You say you're getting your manufacturing license. That means you're getting a Type 07 or Type 10 Federal Firearms License. You're actually going to be in the business of manufacturing firearms for a living. (This is not a hobbyist license.)

You need to have all your business licenses and proper zoning approval, etc, before you'll be licensed.

Then you'll be applying to pay the Special Occupational Tax, Class 2 to become a manufacturer of National Firearms Act (Title II) firearms. ($500 per year.)

You'll also need to register and pay ITAR, which is $2,250 a year.

This is all quite a big deal. If you're just getting started down this road, send one of our SOT2 manufacturer members (like Bubbles, for example) a PM and get some insights about this, or do a search and read up on what goes into becoming a machine gun maker.

If you're buying an MG42 parts kit, the receiver and barrel will be trashed to make the lot importable as a pile of parts. You will either be manufacturing your own receiver (and then registering it on a form 5320.2) or buying one pre-made from another SOT2 manufacturer.

The weapon you'll be making is known as a "Post '86 Dealer Sample" which means the point of the exercise is to produce a weapon for test and demonstration purposes to potential governmental agency buyers. But you can play with it or sell it to other SOTs if you want.

You will not be able to transfer that weapon to any non-licensed individual, ever. If your son becomes the new licensed 07/10 FFL & SOT2 owner of the company he could have it with the other assets of the business. If he does not, then the weapon will have to be sold to a lawful buyer or destroyed.

Setting up a trust doesn't have anything to do with becoming a manufacturer, though you will in essence be doing something like that when you incorporate your manufacturing business.

An SOT02 manufacturer doesn't pay the $200 fee for making the device. That tax will be paid on transfer.

July 24, 2012, 12:43 PM
Pretty much covered it... On the receiver though, if you arent going to make one yourself, you'll need a demo letter from an LE in order to buy one from another SOT.

Thats the retarded thing about this business.... I can build whatever I want, but I still cannot buy one without a demo letter. Same goes for sales. Sales to another SOT from me require them to have a demo letter, unless I am not renewing my SOT, then they can buy my stock that I have manufactured, with no letter.

As stated before, this is not a hobby license. You need a legitimate business to get it going.

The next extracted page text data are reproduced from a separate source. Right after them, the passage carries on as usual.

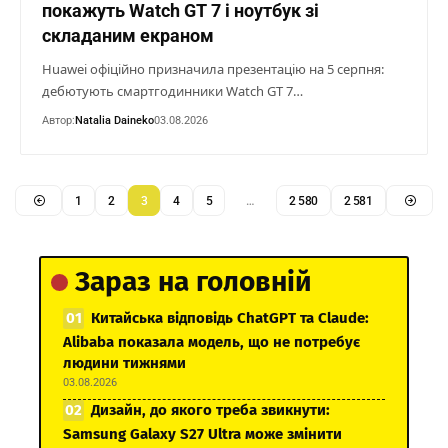
покажуть Watch GT 7 і ноутбук зі
складаним екраном
Huawei офіційно призначила презентацію на 5 серпня:
дебютують смартгодинники Watch GT 7…
Автор:
Natalia Daineko
03.08.2026
1
2
3
4
5
…
2 580
2 581
Зараз на головній
Китайська відповідь ChatGPT та Claude:
Alibaba показала модель, що не потребує
людини тижнями
03.08.2026
Дизайн, до якого треба звикнути:
Samsung Galaxy S27 Ultra може змінити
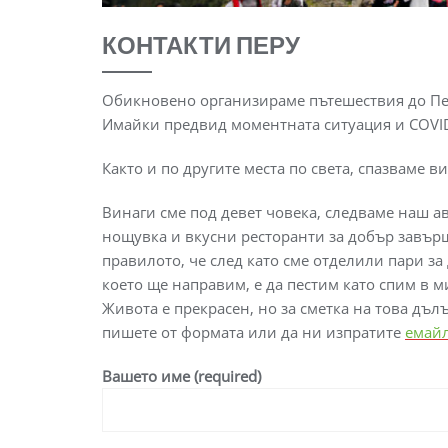
КОНТАКТИ ПЕРУ
Обикновено организираме пътешествия до Пер
Имайки предвид моментната ситуация и COVID
Както и по другите места по света, спазваме 
Винаги сме под девет човека, следваме наш а
нощувка и вкусни ресторанти за добър завър
правилото, че след като сме отделили пари з
което ще направим, е да пестим като спим в 
Живота е прекрасен, но за сметка на това дъ
пишете от формата или да ни изпратите
емайл
Вашето име (required)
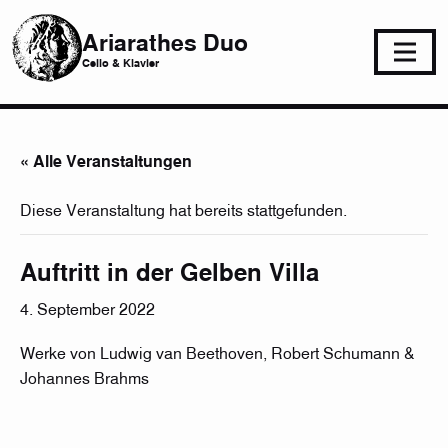
Ariarathes Duo
Cello & Klavier
« Alle Veranstaltungen
Diese Veranstaltung hat bereits stattgefunden.
Auftritt in der Gelben Villa
4. September 2022
Werke von Ludwig van Beethoven, Robert Schumann &
Johannes Brahms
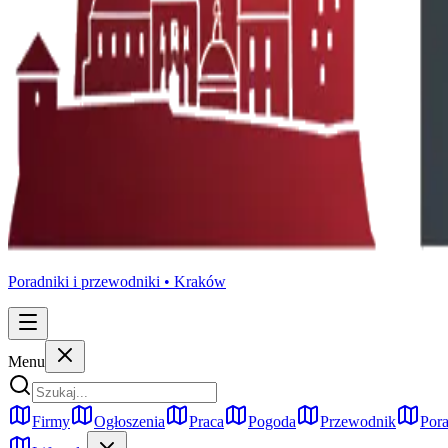
Poradniki i przewodniki •
Kraków
Menu
Firmy
Ogłoszenia
Praca
Pogoda
Przewodnik
Pora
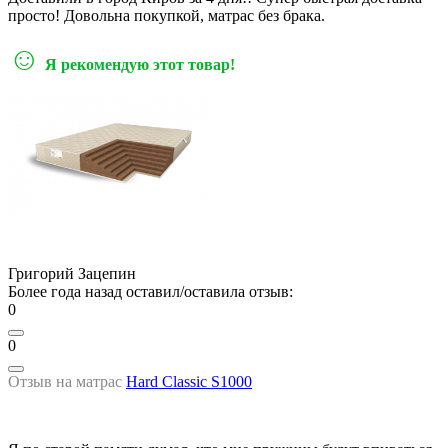
просто! Довольна покупкой, матрас без брака.
☺
Я рекомендую этот товар!
Григорий Зацепин
Более года назад оставил/оставила отзыв:
0
0
Отзыв на матрас
Hard Classic S1000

I know you may be thinking that because an MG42 is pre 86, you should be able to... not the case. It wasnt manufactured AND in the registry prior to the cut off, which means if you manufacture it, it is a newly made machine gun, which is only legal under the parameters stated above. The other route you could go with your trust, etc would be to find a registered pre 86 receiver, which is gonna be a task in and of itself. If you find one for sale on a form 4, you can buy that one, though it will be expensive, and use all new parts to build the gun.

July 25, 2012, 07:59 AM
An FFL is a business license. Getting one means you need to be in the business of dealing and/or manufacturing firearms. Getting one to enhance your personal collection is a big no-no.

So, the first step is to see if you can even get an FFL at your home. Check first to make sure your local zoning regulations don't prohibit commercial or manufacturing activities, and you have no HOA CCR's that prohibit it.

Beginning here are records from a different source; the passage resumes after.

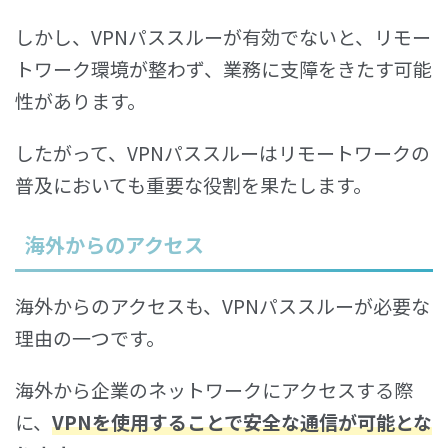
しかし、VPNパススルーが有効でないと、リモー
トワーク環境が整わず、業務に支障をきたす可能
性があります。
したがって、VPNパススルーはリモートワークの
普及においても重要な役割を果たします。
海外からのアクセス
海外からのアクセスも、VPNパススルーが必要な
理由の一つです。
海外から企業のネットワークにアクセスする際
に、
VPNを使用することで安全な通信が可能とな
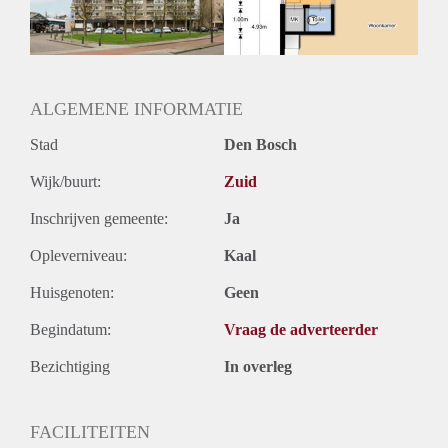
ALGEMENE INFORMATIE
Stad
Den Bosch
Wijk/buurt:
Zuid
Inschrijven gemeente:
Ja
Opleverniveau:
Kaal
Huisgenoten:
Geen
Begindatum:
Vraag de adverteerder
Bezichtiging
In overleg
FACILITEITEN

If all is ok there, form some sort of a corp (LLC, S Corp, or C Corp), get your federal tax ID number, and any state or local business licenses needed. (Consult with a CPA and/or tax attorney for the best way to handle business income tax filings.)

Then the business can apply for your Type 07 FFL. As Sam said, we get stuck for $2,250 every year for ITAR from the State Department as well. The $500 Class 2 SOT is also paid annually; the "tax year" runs from July 1 to June 30. If you give up your SOT, post-sample machine guns in your inventory must be sold or destroyed.

Cold Steel Solutions sells 80% receivers. As an 07/C2 you can complete it (some machining required), engrave it, file the ATF Form 2, etc.

ETA: There will be no transfer to a trust as a trust can not hold an FFL. Your son will not inherit the gun directly, but he can be given shares of the business and control of its assets when he comes of age, as long as he's not a prohibited person.

July 25, 2012, 08:08 AM
If you find one for sale on a form 4, you can buy that one, though it will be expensive, and use all new parts to build the gun.
No need, there's a C&R transferrable MG42 on for $27,500.

July 25, 2012, 08:50 AM
I was thinking finding a receiver only because he mentioned building one.